● **Task to complete**: How many of the lines in the material below contain the word "between"? Give the number alone.

● **Data**:

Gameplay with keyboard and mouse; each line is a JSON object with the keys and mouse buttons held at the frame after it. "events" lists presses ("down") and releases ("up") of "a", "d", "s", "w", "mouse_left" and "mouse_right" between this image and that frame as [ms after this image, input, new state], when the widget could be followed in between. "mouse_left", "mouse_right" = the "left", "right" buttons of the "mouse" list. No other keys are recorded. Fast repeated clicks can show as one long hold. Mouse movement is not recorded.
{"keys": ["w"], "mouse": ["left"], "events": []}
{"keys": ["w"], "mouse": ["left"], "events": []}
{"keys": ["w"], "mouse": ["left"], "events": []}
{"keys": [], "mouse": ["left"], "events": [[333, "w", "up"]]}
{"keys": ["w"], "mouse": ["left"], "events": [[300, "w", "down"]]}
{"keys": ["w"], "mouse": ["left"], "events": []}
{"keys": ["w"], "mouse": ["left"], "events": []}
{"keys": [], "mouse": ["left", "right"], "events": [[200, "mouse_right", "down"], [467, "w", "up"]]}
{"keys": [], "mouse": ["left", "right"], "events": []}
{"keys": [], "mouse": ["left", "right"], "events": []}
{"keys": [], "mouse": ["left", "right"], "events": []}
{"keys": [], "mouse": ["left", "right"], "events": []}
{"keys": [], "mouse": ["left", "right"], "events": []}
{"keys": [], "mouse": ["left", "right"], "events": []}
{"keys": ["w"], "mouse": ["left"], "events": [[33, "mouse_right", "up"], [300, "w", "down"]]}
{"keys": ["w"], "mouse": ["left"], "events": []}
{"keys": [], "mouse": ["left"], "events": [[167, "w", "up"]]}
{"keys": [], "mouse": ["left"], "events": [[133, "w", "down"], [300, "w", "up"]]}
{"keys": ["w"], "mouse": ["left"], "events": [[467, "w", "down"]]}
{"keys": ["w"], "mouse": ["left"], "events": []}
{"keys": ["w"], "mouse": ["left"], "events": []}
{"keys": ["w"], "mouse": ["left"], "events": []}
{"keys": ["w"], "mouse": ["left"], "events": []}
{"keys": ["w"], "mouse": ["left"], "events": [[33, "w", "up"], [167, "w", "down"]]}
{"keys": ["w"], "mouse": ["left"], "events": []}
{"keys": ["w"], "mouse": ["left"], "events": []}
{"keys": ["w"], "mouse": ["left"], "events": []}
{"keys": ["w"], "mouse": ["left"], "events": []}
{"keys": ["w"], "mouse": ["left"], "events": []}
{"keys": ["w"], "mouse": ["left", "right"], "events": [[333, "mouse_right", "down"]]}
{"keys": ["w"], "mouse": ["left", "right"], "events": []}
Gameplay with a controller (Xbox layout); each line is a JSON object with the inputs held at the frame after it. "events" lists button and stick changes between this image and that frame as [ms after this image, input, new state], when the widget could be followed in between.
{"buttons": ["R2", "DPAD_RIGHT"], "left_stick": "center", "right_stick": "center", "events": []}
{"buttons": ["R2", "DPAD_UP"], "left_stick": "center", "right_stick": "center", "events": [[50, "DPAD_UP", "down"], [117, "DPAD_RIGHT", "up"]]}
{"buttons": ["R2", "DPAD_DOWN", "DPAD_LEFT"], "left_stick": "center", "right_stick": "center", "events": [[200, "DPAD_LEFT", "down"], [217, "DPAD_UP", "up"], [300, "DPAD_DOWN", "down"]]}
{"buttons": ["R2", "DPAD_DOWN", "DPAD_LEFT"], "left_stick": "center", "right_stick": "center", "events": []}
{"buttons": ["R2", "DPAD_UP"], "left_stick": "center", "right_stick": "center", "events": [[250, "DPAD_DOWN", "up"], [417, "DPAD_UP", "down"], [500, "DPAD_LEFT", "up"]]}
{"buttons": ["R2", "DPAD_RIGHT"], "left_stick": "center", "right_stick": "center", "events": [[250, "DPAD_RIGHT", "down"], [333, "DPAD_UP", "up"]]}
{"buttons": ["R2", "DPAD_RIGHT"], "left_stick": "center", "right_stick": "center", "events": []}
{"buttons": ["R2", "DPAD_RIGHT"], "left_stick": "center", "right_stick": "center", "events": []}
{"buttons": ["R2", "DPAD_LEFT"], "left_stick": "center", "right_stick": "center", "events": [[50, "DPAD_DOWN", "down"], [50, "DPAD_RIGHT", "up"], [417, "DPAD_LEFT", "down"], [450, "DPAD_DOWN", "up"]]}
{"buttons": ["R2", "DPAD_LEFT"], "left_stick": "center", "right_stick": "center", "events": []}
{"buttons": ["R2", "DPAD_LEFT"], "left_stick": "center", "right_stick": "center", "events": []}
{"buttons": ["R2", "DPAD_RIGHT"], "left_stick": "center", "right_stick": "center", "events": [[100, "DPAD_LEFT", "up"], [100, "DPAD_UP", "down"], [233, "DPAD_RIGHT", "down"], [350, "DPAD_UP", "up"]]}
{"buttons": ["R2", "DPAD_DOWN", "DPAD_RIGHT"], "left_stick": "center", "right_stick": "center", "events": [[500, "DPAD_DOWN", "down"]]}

● **Result of this task**: 2